Typ uit de tekst over het strafbaar stellen van illegaal verblijf letterlijk het stuk over dat begint bij "Momenteel is het" en eindigt bij "wil gaan beantwoorden.".

▶ Paginafragment
○ ○ ○
Momenteel is het strafbaar stellen van illegaal verblijf in Nederland slechts mogelijk als er al een inreisverbod is uitgevaardigd tegen deze persoon en dit inreisverbod niet tot het gewenste resultaat heeft geleid. Er ligt een wetsvoorstel dat daar verandering in wil brengen door illegaal verblijf strafbaar te stellen. Ook als een illegale vreemdeling voor de eerste keer wordt aangetroffen.[1] In de Memorie van Toelichting van dit wetsvoorstel is het wetsvoorstel verder toegelicht, waar ik graag op wil reageren. Door de ophef die is ontstaan bij verschillende maatschappelijke organisaties en lokale overheden over dit wetsvoorstel, is dit wetsvoorstel ingetrokken. Maar was de ophef omtrent dit wetsvoorstel wel terecht? Dat is de vraag die ik wil gaan beantwoorden.
Voordat ik overga tot het stapsgewijs beantwoorden van deze vraag, geef ik eerst kort de inhoud van de Memorie van Toelichting weer. Daarna zal ik ingaan op de deugdelijkheid van de inhoud van de Memorie van Toelichting. Vervolgens zal ik zelf beargumenteren waarom de ophef omtrent dit wetsvoorstel wel of niet terecht is. Tot slot volgt mijn conclusie, waarin het antwoord op de te beantwoorden vraag in het kort zal worden weergegeven.
Allereerst een kort overzicht van de inhoud van de Memorie van Toelichting. In de Memorie van Toelichting staat omschreven dat van dit wetsvoorstel het de bedoeling is om illegaal verblijf strafbaar te stellen en te sanctioneren met een geldboete van de tweede categorie. Een opmerking verdient dat dit wetsvoorstel alleen betrekking heeft op meerderjarigen. Minderjarigen zouden volgens dit wetsvoorstel niet strafbaar worden gesteld, omdat het immers gaat om een kwetsbare groep. Daarnaast voegt het wetsvoorstel nog een grond toe voor het uitvaardigen van een zwaar inreisverbod. Dit verbod zou namelijk door dit wetsvoorstel ook uitgevaardigd kunnen worden nadat een illegale (meerderjarige) vreemdeling twee boetes heeft ontvangen voor illegaal verblijf. Mocht blijken dat deze persoon toch na het ontvangen van het inreisverbod illegaal in Nederland verblijft, hangt er hem een gevangenisstraf van maximaal zes maanden of een geldboete van de derde categorie boven het hoofd.
Volgens de Memorie van Toelichting is het doel van dit wetsvoorstel: het voorkomen en bestrijden van illegaal verblijf. In de Memorie van Toelichting wordt ervan uitgegaan dat illegaal verblijf hierdoor minder aantrekkelijk wordt, omdat dit wetsvoorstel illegaal verblijf zou moeten afschrikken en de Memorie van Toelichting uitgaat van een preventieve werking.
○ ○ ○
▶ Aangeleverd materiaal

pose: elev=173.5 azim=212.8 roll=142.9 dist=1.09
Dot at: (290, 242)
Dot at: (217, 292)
○ ○ ○
▶ De oplossing
Momenteel is het strafbaar stellen van illegaal verblijf in Nederland slechts mogelijk als er al een inreisverbod is uitgevaardigd tegen deze persoon en dit inreisverbod niet tot het gewenste resultaat heeft geleid. Er ligt een wetsvoorstel dat daar verandering in wil brengen door illegaal verblijf strafbaar te stellen. Ook als een illegale vreemdeling voor de eerste keer wordt aangetroffen.[1] In de Memorie van Toelichting van dit wetsvoorstel is het wetsvoorstel verder toegelicht, waar ik graag op wil reageren. Door de ophef die is ontstaan bij verschillende maatschappelijke organisaties en lokale overheden over dit wetsvoorstel, is dit wetsvoorstel ingetrokken. Maar was de ophef omtrent dit wetsvoorstel wel terecht? Dat is de vraag die ik wil gaan beantwoorden.